» **BLOCO DE TEXTO**:
------

Enfim, se um dia pudéssemos voltar no tempo, certamente cuidaríamos mais dos amigos que fizemos e teríamos mais paciência com os nossos inimigos. Seríamos, talvez, menos adultos e mais adolescentes. Foi pensando nisso que o Pe. Carvalho, o então diretor do Colégio Arquidiocesano, vendo seus alunos crescerem e partirem, pôs-se a tecer um sonho onde coubessem todos e onde a ação do tempo não se fizesse presente. Um sonho chamado “Associação dos Ex-Alunos do Arqui”. E assim que ingressei no Arqui como professora, ele me incumbiu dessa missão, quase impossível.

Mas apesar de eu ter estudado ali por 7 anos, eu estava afastada de lá há 19 anos, e não tinha a menor noção de como criar uma associação, muito menos de quem convidar. Foi aí que tive uma ideia: "Vou tentar encontrar minha turma!" Afinal, fazia exatamente 20 anos que tínhamos estudado juntos. Era realmente uma boa data pra se comemorar! Mas por mais que eu tentasse, eu não conseguia me lembrar do nome completo dos meus colegas. Como reencontrar aquelas pessoas, se nem o nome completo delas eu sabia? Corri então para a secretaria, em busca do livro de matrícula e, pacientemente, comecei a folhear aquelas páginas enormes e amareladas, escritas a mão pela então secretária do colégio, D. Mariá Leite. Resolvi começar pelo ano de 75, nosso último ano, e um a um, fui anotando os nomes dos alunos e fazendo o meu arquivo pessoal. Mas logo percebi que muitos dos colegas de que eu me lembrava não estavam naquela lista, pois tinham saído no 2º ano para estudar no “GCM", o colégio da moda... Não, não era justo deixar de fora tantos colegas queridos, só porque tinham saído antes. Resolvi, então, abranger também os de 74, 73 e até alguns de 72 e 71. À medida que eu ia lendo os seus nomes, as fisionomias iam aparecendo aos pouquinhos, me enchendo de saudade o coração... Mas onde estariam vivendo aqueles ex-alunos, onde será que trabalhavam? Eles haviam partido, sem deixar rastros. Mas eu haveria de encontrá-los! Peguei o catálogo de telefones e fui procurando, sobrenome por sobrenome, o endereço e o telefone de cada um. Percebi que isso podia dar certo com os homens, mas não com as mulheres que deviam estar casadas e usando o sobrenome do marido. Mas como eu ia saber disso?

Não sei quantos dias eu perdi, pendurada no telefone, fazendo aquele trabalho de formiga e ouvindo, repetidamente: "não, é engano", "ele acabou de sair", "ele não pode atender agora", "quer deixar algum recado?" Mas a vontade de reencontrá-los superava todo o meu desânimo.

Quando finalmente eu conseguia encontrar alguém, a conversa era sempre a mesma: “Que coisa boa achar você! Lembra de mim? Sabe quanto tempo tem que você saiu do Arqui?”... E por aí ia a conversa, provocando uma grande emoção, de ambos os lados. Em seguida, eu lia a enorme lista de nomes, pra ver se ele se lembrava de alguém e me dava alguma pista. Mas a maioria das pistas não me levava a lugar nenhum: "Sim, eu lembro. Ele morava numa rua que ficava perto do colégio, numa casa branca..."

------

» **DADOS COLETADOS**:
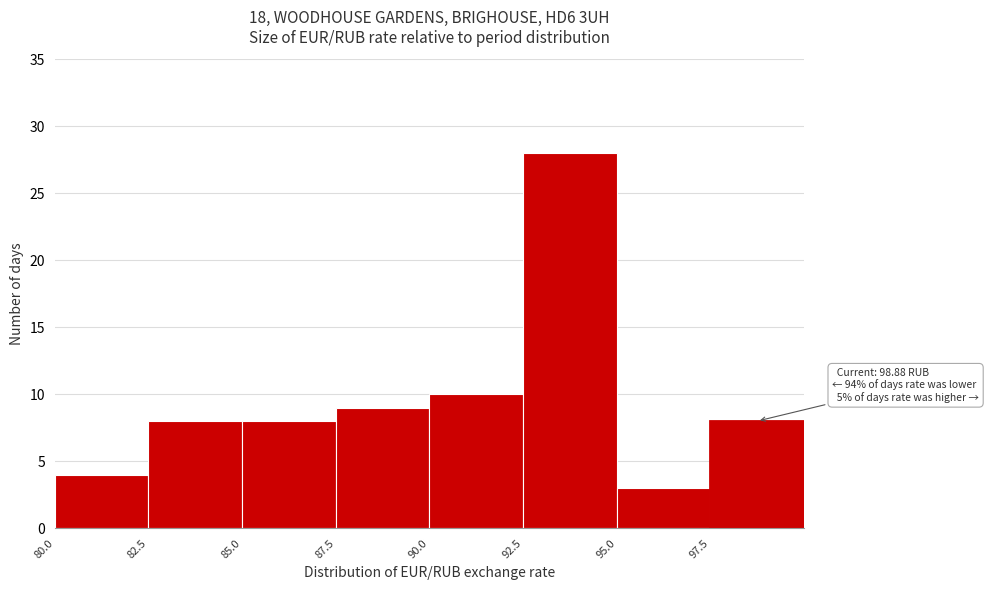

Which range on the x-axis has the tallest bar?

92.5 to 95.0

------

» **ATIVIDADE 1**: Segundo o texto sobre a Associação dos Ex-Alunos do Arqui, quem era o diretor do Colégio Arquidiocesano que sonhou com a associação?
» **ATIVIDADE 2**: Transcreva o trecho do texto sobre a Associação dos Ex-Alunos do Arqui entre "Não sei quantos" e "o meu desânimo.", inclusive.
» **ATIVIDADE 3**: Escreva a continuação do texto sobre a Associação dos Ex-Alunos do Arqui a partir da última frase apresentada.

» **ÁREA DE RESPOSTA 1**: O Pe. Carvalho.

» **ÁREA DE RESPOSTA 2**:
Não sei quantos dias eu perdi, pendurada no telefone, fazendo aquele trabalho de formiga e ouvindo, repetidamente: "não, é engano", "ele acabou de sair", "ele não pode atender agora", "quer deixar algum recado?" Mas a vontade de reencontrá-los superava todo o meu desânimo.

» **ÁREA DE RESPOSTA 3**:
Mas com muita paciência e perseverança consegui reunir mais de 50 ex-colegas. E juntos, 20 anos depois, no mesmo cenário onde nos conhecemos, senti, pela primeira vez, que só a saudade faz voltar o tempo, nos trazendo de volta a idade que desejamos ter. Naquela noite, esquecemos o adulto sisudo e preocupado em que nos tornamos e escolhemos ter 15 anos outra vez. Relembramos casos engraçados, zombamos da barriga que uns adquiriram, dos cabelos que outros perderam, dos óculos que agora éramos obrigados a usar... Foi uma noite mágica...

Em 1997, finalmente, a Associação dos Ex-alunos foi oficialmente criada e ganhou uma marca muito especial: um triângulo feito de setas, onde se podia ler, em cada um dos seus lados, as 3 palavras que haveriam de batizar a nossa associação: “Arqui Amigos Sempre”. As setas davam a ideia de movimento contínuo, de modo que, de qualquer posição em que lêssemos as palavras, o sentido era sempre o mesmo: ‘Arqui-amigos-sempre”, “amigos-sempre-arqui”, “sempre-arqui-amigos”... Exatamente como queríamos ser uns para os outros: para sempre amigos. No centro do triângulo, uma chama, como a nos lembrar que cabia a nós a responsabilidade de manter acesa aquela amizade que estava renascendo...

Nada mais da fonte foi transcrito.